> [Text]
Giuliano's biography of John Lennon, Lennon in America: 1971–1980 (Cooper Square Press, 2000), was similarly controversial. Giuliano said the book was based in part on transcripts of Lennon's diaries given to him by the late American singer Harry Nilsson and on audio tapes recorded by Lennon. Several people close to Nilsson said they did not believe that he ever had the transcripts in his possession; others familiar with the journal and the tapes disputed the accuracy of Giuliano's interpretation. Writing in The Washington Post, David Segal described Giuliano's text as "a highly critical, luridly detailed account"; he quoted Giuliano's response when he was asked to corroborate his claim that Nilsson gave him the diaries: "It's obvious that I'm going to do things in an ethical manner." Steven Gutstein, a former New York assistant district attorney who read the diaries during an early 1980s larceny lawsuit, recalled that they contained "a lot of philosophical musings combined with mundane details of everyday life". Colin Carlson of Library Journal said of Lennon in America, "Non-fans will be put off by this image of Lennon as cad, drug addict, and paranoiac; this often sensationalized account is for voyeurs and fans with deconstructive tendencies and is one of the best, most detailed books available on this subject." Less impressed, a Publishers Weekly reviewer commented, "If Giuliano's own double-talk isn't enough to diminish this work's credibility, his endless, voyeuristic descriptions of Lennon's sexual encounters are."

> [Given information]
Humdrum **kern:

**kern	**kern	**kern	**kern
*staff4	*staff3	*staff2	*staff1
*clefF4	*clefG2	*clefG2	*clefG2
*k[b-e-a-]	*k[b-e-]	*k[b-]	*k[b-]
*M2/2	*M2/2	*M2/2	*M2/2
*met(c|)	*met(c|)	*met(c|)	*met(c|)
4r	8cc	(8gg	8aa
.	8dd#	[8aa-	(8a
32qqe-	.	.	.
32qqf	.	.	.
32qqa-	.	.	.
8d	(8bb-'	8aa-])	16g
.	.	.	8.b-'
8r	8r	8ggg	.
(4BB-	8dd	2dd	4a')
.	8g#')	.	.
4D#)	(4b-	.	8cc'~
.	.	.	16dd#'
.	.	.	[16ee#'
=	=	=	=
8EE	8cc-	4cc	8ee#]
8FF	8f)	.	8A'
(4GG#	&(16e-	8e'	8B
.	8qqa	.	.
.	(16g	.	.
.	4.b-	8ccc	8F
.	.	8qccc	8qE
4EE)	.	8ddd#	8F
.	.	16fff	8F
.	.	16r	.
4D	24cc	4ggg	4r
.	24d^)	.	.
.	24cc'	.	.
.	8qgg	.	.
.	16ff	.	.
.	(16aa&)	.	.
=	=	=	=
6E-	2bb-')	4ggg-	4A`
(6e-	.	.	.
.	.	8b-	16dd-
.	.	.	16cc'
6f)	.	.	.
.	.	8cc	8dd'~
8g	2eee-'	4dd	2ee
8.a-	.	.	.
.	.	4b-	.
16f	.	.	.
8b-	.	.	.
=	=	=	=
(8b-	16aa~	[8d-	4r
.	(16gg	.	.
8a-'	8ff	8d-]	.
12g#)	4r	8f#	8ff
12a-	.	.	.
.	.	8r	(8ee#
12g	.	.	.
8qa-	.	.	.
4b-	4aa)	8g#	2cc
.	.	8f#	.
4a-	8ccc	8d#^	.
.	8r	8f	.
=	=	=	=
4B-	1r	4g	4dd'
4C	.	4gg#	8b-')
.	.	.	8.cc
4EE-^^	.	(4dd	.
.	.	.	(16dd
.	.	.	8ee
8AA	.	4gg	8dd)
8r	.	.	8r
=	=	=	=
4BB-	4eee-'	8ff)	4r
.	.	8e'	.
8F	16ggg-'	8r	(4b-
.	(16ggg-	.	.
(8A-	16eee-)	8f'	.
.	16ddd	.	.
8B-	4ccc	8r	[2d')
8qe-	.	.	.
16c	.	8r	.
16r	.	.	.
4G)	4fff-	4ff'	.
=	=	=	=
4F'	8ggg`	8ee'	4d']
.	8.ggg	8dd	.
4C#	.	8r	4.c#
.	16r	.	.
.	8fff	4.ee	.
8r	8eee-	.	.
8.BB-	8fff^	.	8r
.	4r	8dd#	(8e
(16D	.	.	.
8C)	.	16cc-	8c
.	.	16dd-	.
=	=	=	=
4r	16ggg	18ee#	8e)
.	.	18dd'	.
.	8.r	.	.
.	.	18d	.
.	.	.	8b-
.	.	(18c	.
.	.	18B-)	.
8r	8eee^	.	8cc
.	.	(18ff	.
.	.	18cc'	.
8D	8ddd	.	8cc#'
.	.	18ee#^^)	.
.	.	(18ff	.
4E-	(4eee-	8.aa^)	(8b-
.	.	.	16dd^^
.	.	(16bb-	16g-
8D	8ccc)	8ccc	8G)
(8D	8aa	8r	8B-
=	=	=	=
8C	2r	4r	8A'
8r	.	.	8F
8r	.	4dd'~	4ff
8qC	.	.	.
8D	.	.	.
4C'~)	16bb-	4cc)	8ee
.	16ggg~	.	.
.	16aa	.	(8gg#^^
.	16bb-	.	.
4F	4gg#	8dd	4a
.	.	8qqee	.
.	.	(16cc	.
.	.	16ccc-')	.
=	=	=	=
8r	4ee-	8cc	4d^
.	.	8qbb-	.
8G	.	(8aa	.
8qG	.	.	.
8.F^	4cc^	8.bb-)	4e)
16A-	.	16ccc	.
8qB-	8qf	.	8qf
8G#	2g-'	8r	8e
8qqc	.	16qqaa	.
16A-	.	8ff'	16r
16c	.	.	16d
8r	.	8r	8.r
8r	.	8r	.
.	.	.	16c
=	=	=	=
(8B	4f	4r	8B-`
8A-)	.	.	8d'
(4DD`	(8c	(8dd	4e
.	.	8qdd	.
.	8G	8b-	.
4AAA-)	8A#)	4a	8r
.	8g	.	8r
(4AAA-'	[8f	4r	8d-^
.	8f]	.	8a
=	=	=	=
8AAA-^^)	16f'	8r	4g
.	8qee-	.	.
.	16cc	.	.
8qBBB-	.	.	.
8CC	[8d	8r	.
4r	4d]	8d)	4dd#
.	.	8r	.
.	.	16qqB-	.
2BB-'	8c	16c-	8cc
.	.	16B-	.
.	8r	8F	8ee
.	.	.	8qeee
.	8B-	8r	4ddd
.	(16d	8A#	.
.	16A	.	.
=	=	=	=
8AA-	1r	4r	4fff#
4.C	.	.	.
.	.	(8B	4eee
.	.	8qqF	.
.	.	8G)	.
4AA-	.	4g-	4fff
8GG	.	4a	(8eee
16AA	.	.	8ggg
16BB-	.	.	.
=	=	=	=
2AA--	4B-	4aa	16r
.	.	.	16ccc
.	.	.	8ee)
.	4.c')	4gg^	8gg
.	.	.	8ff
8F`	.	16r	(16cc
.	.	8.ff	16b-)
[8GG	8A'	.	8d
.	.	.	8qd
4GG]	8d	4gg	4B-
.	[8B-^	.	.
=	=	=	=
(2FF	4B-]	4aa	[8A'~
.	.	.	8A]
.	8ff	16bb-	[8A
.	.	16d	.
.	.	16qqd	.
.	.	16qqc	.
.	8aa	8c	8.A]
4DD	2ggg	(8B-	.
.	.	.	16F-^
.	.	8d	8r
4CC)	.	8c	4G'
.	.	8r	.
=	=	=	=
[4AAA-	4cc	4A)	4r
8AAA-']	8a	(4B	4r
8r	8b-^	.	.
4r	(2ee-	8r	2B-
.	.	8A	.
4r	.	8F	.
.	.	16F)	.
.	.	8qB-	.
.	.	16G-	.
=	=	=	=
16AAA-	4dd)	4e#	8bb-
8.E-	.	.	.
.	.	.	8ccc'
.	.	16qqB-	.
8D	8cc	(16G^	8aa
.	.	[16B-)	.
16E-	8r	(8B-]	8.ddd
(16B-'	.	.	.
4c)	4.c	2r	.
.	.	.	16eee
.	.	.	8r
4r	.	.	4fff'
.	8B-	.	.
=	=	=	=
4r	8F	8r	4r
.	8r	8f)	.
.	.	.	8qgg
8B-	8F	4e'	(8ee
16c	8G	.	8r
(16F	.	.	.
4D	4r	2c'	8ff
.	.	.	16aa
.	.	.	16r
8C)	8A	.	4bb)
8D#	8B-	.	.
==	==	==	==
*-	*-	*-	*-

> [Exercise prompt]
Copy out the passage above on Giuliano's Lennon biography in full, word for word and with its original punctuation.

> [Solution to this exercise]
Giuliano's biography of John Lennon, Lennon in America: 1971–1980 (Cooper Square Press, 2000), was similarly controversial. Giuliano said the book was based in part on transcripts of Lennon's diaries given to him by the late American singer Harry Nilsson and on audio tapes recorded by Lennon. Several people close to Nilsson said they did not believe that he ever had the transcripts in his possession; others familiar with the journal and the tapes disputed the accuracy of Giuliano's interpretation. Writing in The Washington Post, David Segal described Giuliano's text as "a highly critical, luridly detailed account"; he quoted Giuliano's response when he was asked to corroborate his claim that Nilsson gave him the diaries: "It's obvious that I'm going to do things in an ethical manner." Steven Gutstein, a former New York assistant district attorney who read the diaries during an early 1980s larceny lawsuit, recalled that they contained "a lot of philosophical musings combined with mundane details of everyday life". Colin Carlson of Library Journal said of Lennon in America, "Non-fans will be put off by this image of Lennon as cad, drug addict, and paranoiac; this often sensationalized account is for voyeurs and fans with deconstructive tendencies and is one of the best, most detailed books available on this subject." Less impressed, a Publishers Weekly reviewer commented, "If Giuliano's own double-talk isn't enough to diminish this work's credibility, his endless, voyeuristic descriptions of Lennon's sexual encounters are."